--- Supplied records Enclosed Below ---
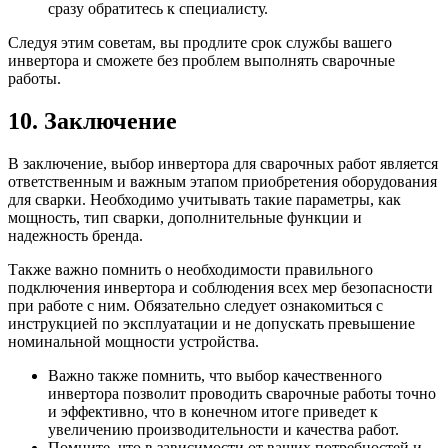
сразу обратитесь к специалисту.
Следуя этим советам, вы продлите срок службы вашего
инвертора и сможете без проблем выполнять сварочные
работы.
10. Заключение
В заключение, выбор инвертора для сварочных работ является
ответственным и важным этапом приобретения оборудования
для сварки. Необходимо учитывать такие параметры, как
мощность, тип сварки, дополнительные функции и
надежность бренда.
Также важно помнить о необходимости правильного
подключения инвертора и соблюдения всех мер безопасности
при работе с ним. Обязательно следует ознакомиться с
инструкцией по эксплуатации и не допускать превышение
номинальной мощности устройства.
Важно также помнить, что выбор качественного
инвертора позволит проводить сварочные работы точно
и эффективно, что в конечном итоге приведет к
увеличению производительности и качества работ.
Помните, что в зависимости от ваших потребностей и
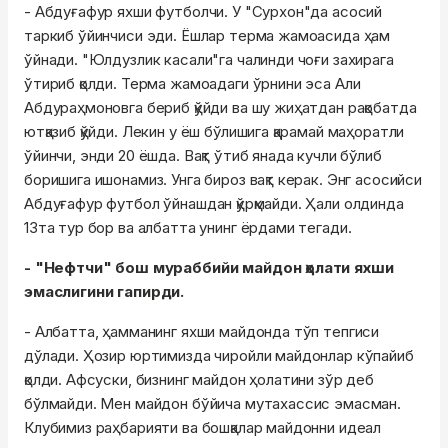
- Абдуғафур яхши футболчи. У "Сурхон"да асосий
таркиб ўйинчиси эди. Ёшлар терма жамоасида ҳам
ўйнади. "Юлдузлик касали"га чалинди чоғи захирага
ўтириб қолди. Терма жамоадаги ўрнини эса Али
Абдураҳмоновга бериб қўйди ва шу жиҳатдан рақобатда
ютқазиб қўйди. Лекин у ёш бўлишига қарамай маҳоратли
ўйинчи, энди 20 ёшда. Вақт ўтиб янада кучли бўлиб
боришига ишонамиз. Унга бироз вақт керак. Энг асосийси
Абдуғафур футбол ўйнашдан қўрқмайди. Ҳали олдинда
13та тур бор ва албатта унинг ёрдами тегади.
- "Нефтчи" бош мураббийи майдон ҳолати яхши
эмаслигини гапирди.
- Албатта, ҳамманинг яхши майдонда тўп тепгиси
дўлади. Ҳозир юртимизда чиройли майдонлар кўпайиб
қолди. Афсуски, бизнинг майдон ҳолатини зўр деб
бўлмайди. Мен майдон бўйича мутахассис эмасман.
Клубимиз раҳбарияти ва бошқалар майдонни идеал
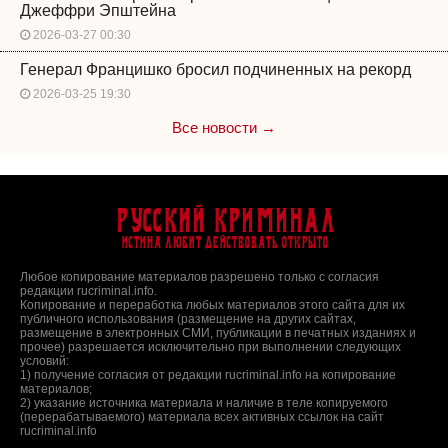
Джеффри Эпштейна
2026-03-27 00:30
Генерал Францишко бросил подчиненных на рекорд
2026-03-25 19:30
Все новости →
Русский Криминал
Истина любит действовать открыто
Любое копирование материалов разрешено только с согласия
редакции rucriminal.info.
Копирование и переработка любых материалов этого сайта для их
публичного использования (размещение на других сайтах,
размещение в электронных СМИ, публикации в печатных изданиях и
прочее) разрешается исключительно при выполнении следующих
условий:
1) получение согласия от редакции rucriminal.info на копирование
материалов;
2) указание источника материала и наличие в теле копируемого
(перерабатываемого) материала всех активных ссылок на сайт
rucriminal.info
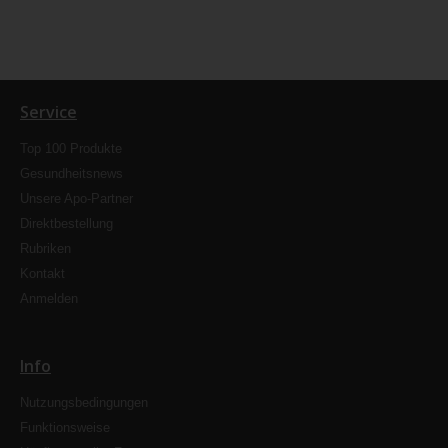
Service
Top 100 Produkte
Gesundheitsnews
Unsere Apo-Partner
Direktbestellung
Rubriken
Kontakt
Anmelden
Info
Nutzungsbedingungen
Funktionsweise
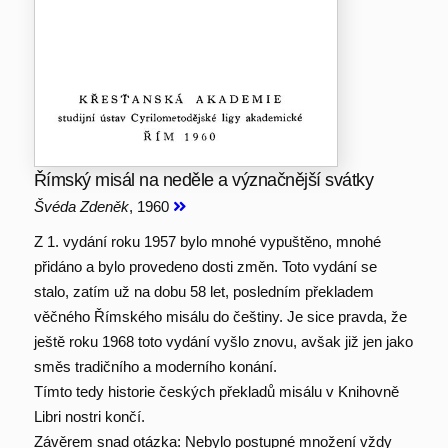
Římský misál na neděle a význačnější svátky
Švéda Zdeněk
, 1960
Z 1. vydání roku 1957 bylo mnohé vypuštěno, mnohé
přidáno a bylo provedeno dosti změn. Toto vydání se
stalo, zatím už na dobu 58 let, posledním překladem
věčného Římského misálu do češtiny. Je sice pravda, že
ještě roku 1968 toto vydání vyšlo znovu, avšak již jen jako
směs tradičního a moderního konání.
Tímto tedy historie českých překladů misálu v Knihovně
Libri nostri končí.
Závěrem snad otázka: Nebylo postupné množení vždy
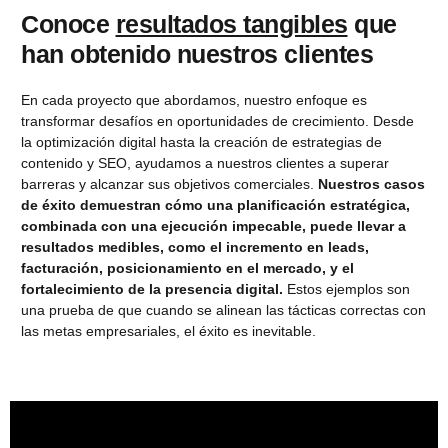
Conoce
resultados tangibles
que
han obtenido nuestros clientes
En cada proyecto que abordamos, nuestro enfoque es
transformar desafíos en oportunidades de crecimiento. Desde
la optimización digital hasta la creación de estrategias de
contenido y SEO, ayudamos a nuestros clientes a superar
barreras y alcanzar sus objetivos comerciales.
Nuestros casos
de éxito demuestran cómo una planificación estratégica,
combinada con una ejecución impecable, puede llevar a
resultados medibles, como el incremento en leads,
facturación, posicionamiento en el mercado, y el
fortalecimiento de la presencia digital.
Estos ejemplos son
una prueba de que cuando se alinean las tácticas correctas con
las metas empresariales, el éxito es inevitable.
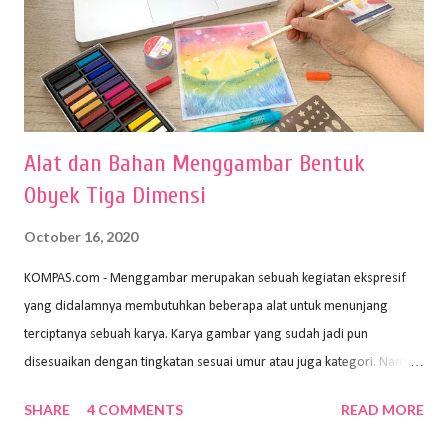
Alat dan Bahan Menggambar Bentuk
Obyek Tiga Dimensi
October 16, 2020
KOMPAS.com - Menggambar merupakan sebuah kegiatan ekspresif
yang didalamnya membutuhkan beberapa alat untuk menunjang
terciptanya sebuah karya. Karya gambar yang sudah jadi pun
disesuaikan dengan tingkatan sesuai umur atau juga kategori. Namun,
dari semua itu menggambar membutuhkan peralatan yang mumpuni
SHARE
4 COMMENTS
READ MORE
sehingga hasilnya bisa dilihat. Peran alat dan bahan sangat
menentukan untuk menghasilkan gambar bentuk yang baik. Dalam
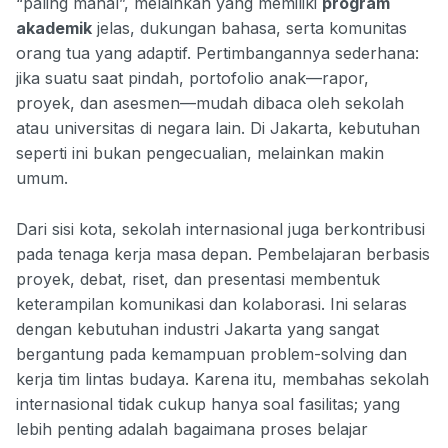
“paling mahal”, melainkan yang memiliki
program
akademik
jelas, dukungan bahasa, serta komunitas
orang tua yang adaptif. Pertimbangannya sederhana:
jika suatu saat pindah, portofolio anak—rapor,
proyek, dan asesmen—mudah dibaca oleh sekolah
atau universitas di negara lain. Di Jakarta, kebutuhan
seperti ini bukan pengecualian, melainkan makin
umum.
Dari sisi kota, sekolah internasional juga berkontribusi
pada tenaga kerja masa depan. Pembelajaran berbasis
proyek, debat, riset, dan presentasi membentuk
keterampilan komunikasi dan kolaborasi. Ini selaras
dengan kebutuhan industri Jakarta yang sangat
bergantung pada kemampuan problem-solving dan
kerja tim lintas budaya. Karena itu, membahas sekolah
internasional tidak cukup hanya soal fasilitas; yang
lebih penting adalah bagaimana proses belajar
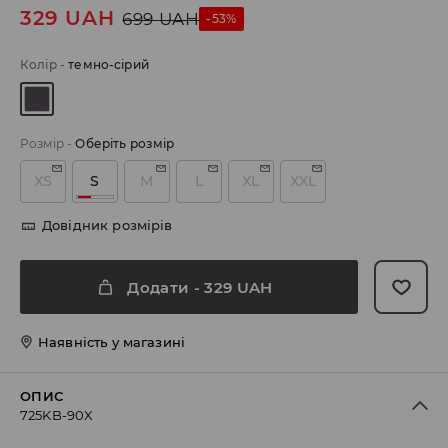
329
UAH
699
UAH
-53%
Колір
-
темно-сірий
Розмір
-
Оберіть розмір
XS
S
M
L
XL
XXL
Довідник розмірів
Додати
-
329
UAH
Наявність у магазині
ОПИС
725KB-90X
--- End of Enclosed Supplied records ---
# How to complete this task
Retype precisely, and only, the lines from the one holding "October 16, 2020" through the final line of the data above, with the pictures omitted.

# Solution for this problem
October 16, 2020
KOMPAS.com - Menggambar merupakan sebuah kegiatan ekspresif
yang didalamnya membutuhkan beberapa alat untuk menunjang
terciptanya sebuah karya. Karya gambar yang sudah jadi pun
disesuaikan dengan tingkatan sesuai umur atau juga kategori. Namun,
dari semua itu menggambar membutuhkan peralatan yang mumpuni
SHARE
4 COMMENTS
READ MORE
sehingga hasilnya bisa dilihat. Peran alat dan bahan sangat
menentukan untuk menghasilkan gambar bentuk yang baik. Dalam
“paling mahal”, melainkan yang memiliki
program
akademik
jelas, dukungan bahasa, serta komunitas
orang tua yang adaptif. Pertimbangannya sederhana:
jika suatu saat pindah, portofolio anak—rapor,
proyek, dan asesmen—mudah dibaca oleh sekolah
atau universitas di negara lain. Di Jakarta, kebutuhan
seperti ini bukan pengecualian, melainkan makin
umum.
Dari sisi kota, sekolah internasional juga berkontribusi
pada tenaga kerja masa depan. Pembelajaran berbasis
proyek, debat, riset, dan presentasi membentuk
keterampilan komunikasi dan kolaborasi. Ini selaras
dengan kebutuhan industri Jakarta yang sangat
bergantung pada kemampuan problem-solving dan
kerja tim lintas budaya. Karena itu, membahas sekolah
internasional tidak cukup hanya soal fasilitas; yang
lebih penting adalah bagaimana proses belajar
329
UAH
699
UAH
-53%
Колір
-
темно-сірий
Розмір
-
Оберіть розмір
XS
S
M
L
XL
XXL
Довідник розмірів
Додати
-
329
UAH
Наявність у магазині
ОПИС
725KB-90X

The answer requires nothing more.